Una Mujer SoñandoEl Increíble Valor de la Mujer

Efesios 5:28 “Así también los maridos deben amar a sus mujeres como a sus mismos cuerpos. El que ama a su mujer, a sí mismo se ama”.

1 Corintios 13:4-8 ” El amor es sufrido , es benigno; el amor no tiene envidia, el amor no es jactancioso, no se envanece; no hace nada indebido, no busca lo suyo, no se irrita, no guarda rencor; no se goza de la injusticia, mas se goza de la verdad. Todo lo sufre, todo lo cree, todo lo espera, todo lo soporta. El amor nunca deja de ser; pero las profecías se acabarán, y cesarán las lenguas, y la ciencia acabará.

Si todos los matrimonios fueran así, ¿Qué pasaría? La Biblia nos enseña la mejor manera de caminar juntos.

El primer acto de amor esencial en un hogar es reconocer “El increíble valor de una mujer”. Fue un Dios sabio y amoroso el que dijo: “No es bueno que el hombre este solo” y le dio una mujer diseñada únicamente para proveerle compañía, o ¿Hay algo más en esto?

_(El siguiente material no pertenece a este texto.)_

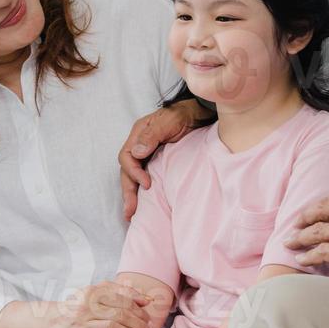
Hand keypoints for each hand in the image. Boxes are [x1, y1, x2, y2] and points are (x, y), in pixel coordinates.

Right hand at [48, 282, 158, 327]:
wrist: (50, 324)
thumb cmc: (77, 308)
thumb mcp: (93, 294)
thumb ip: (117, 291)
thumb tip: (143, 297)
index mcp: (91, 293)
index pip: (121, 299)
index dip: (138, 308)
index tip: (148, 315)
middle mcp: (86, 308)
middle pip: (120, 314)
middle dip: (139, 323)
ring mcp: (81, 325)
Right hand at [119, 99, 208, 219]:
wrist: (202, 112)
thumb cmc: (186, 113)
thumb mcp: (171, 120)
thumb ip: (153, 135)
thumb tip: (136, 152)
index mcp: (139, 133)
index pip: (126, 157)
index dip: (133, 172)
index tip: (147, 184)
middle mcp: (140, 144)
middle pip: (127, 170)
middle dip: (128, 191)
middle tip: (130, 211)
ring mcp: (148, 153)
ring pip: (134, 176)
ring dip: (132, 194)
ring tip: (131, 215)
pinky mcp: (157, 161)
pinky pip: (145, 176)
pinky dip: (142, 190)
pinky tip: (144, 204)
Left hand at [284, 191, 328, 286]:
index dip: (324, 203)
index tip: (316, 210)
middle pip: (323, 209)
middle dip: (305, 216)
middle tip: (295, 223)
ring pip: (317, 231)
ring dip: (300, 237)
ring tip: (290, 242)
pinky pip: (321, 252)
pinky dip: (308, 255)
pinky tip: (301, 259)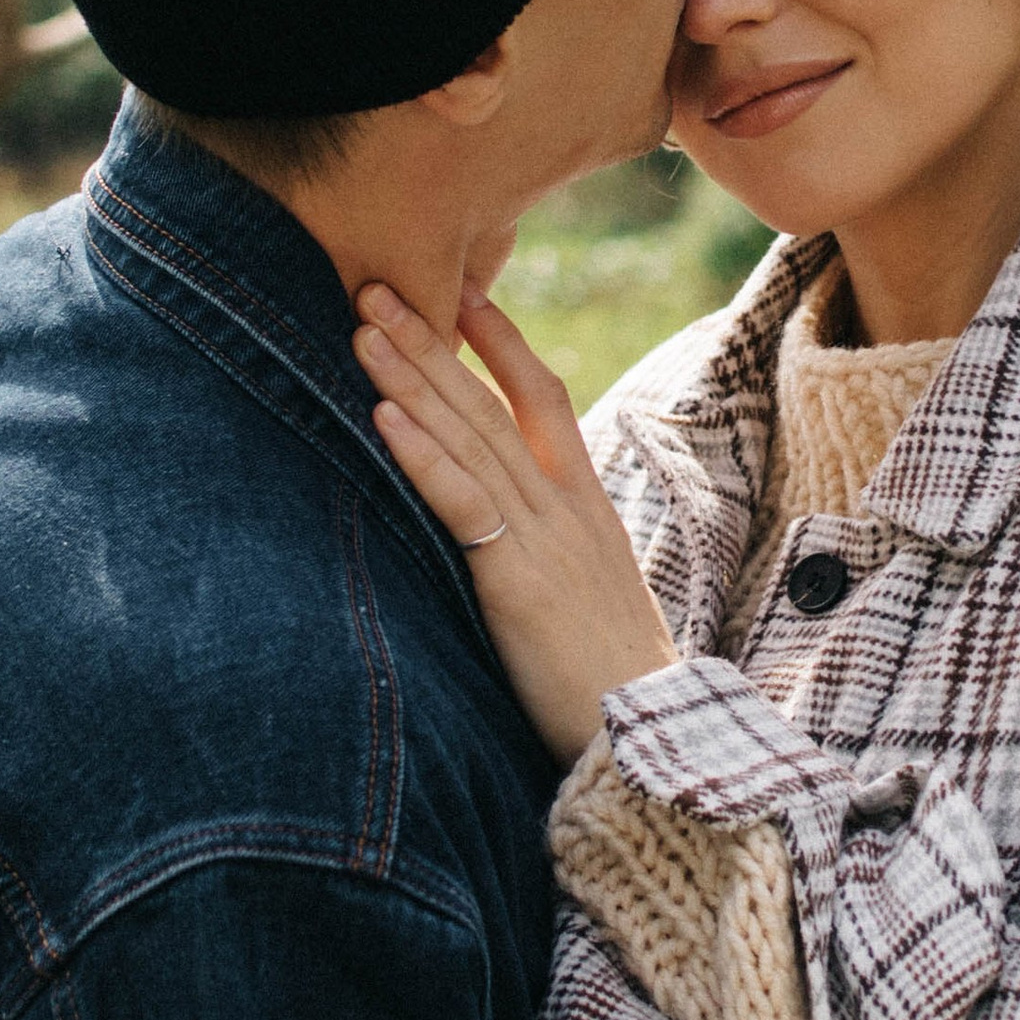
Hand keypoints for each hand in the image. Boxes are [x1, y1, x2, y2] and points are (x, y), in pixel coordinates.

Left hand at [354, 283, 677, 765]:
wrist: (653, 736)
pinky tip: (383, 418)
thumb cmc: (615, 679)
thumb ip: (554, 548)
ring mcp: (544, 539)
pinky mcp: (518, 582)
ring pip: (471, 440)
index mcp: (587, 504)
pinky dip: (422, 457)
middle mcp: (566, 507)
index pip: (544, 397)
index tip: (459, 291)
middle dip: (431, 342)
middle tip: (377, 284)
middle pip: (490, 404)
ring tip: (365, 328)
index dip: (499, 342)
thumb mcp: (591, 593)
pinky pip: (463, 505)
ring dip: (413, 380)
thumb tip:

Casi toda la gente conoce el pasaje que narra cuando Dios creo a la mujer diciendo: “Le haré ayuda idónea para él”. La palabra hebrea para ayuda en realidad significa:

Alguien que completa. Esta palabra se utiliza en todo el Antiguo Testamento para hablar de Dios como nuestra ayuda, aquel que completa lo que falta o que hace lo que nosotros no podemos hacer por nosotros mismos. Una de las cosas que debería aumentar el honor que un esposo le da a su esposa es: comprender que Dios la ha creado a ella para ayudarle a él en áreas para las cuales no está naturalmente dotado. En otras palabras, una esposa esta diseñada para proveer a la relación
matrimonial elementos que el esposo no posee naturalmente.

El verdadero amor es Honor puesto en Acción, sea cual sea el costo. Proviene de un corazón que reboza del amor de Dios, lo cual nos libera para buscar los intereses de la otra persona.

En esencia, una familia unida es aquella en la que sus miembros se respetan, se honran mutuamente y experimentan un profundo lazo de intimidad. Colosenses 3:19 “Maridos, amad a vuestras mujeres, y no seáis ásperos con ellas”.